Announcing GrabAss

A little satire on the GrabGas CTO blow up.

My dearest friends in the Facebook family, today I need to tell you that I will be founding GrabAss, a new startup, dedicated to righting a number of wrongs that we face in the world today. This startup will be focused on developing a specific permutation of morphemes from the largest natural language network on Earth.

Firstly, Uber and the other Grabsomething company may be helping to reduce logistical problems but they fail to acknowledge that the humble donkey and its relatives in the subgenus Asinus occupy a unique niche in the product space that is on our radar. Don't grab a car. Why grab some stupid taxi - when you can Grab an Ass, to get you to your destination.

Secondly, given the number of follies that we witness in the startup scene daily, GrabAss is built from the ground up to give back to our community by identifying high-grade moronia hidden in plain sight within our pools of business and engineering talent. Our open-sourced framework NoobsNDevils is under active development, and has recently entered open beta. If you see an asshole, Grab that Asshole, and submit him (or her, or it) via our API endpoints, using the documentation provided on our developer website. Not a developer? No worries. Just Grab that Asshole by the arm, ear, neck scruff, collar, (or asshole) and drag him (or her, or it) to one our conveniently located pickup depots, at every 7-Eleven, McDonalds, Starbucks, and KFC in your current country (we're in every country that has one of these branded outlets). We have locked-in these strategic partnership to ensure that the asshole you have identified will be bagged, tagged, and shipped back to its original location, with minimal inconvenience to yourselves.

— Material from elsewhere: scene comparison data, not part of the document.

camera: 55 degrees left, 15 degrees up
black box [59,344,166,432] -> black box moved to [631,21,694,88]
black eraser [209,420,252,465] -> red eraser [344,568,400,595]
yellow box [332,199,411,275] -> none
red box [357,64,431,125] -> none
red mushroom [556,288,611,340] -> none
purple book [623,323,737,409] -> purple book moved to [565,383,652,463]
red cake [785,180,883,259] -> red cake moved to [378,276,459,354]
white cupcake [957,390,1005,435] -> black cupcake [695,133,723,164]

Perhaps you would prefer that the asshole you would like to identify is picked up from your private residence instead - we have an app for that also - it's a hardware app, the best Christmas (Hanukkah, Lunar New Year, or other festive) present you could give your loved ones this year. We call it the AssGrabber, and you only have to yell, "hey Asshole," to turn it on.

Beyond these first two proofs of concept, we believe that numerous other semantic networks can be derived from GrabAss's latent morphology. We believe in our vision, and we look forward to your ongoing support and participation in the GrabAss vision - summed up by our motto: "If there's an ass out there, someone's gonna grab it."

We're actively hiring (we give equity to early employees) and we're sincerely looking forward to having you join us as a shareholder today. We don't have any job descriptions yet, but we're sure that you'll figure it out for yourselves along the way.

Don't hesitate. Grab your ass, and get it over here, right now.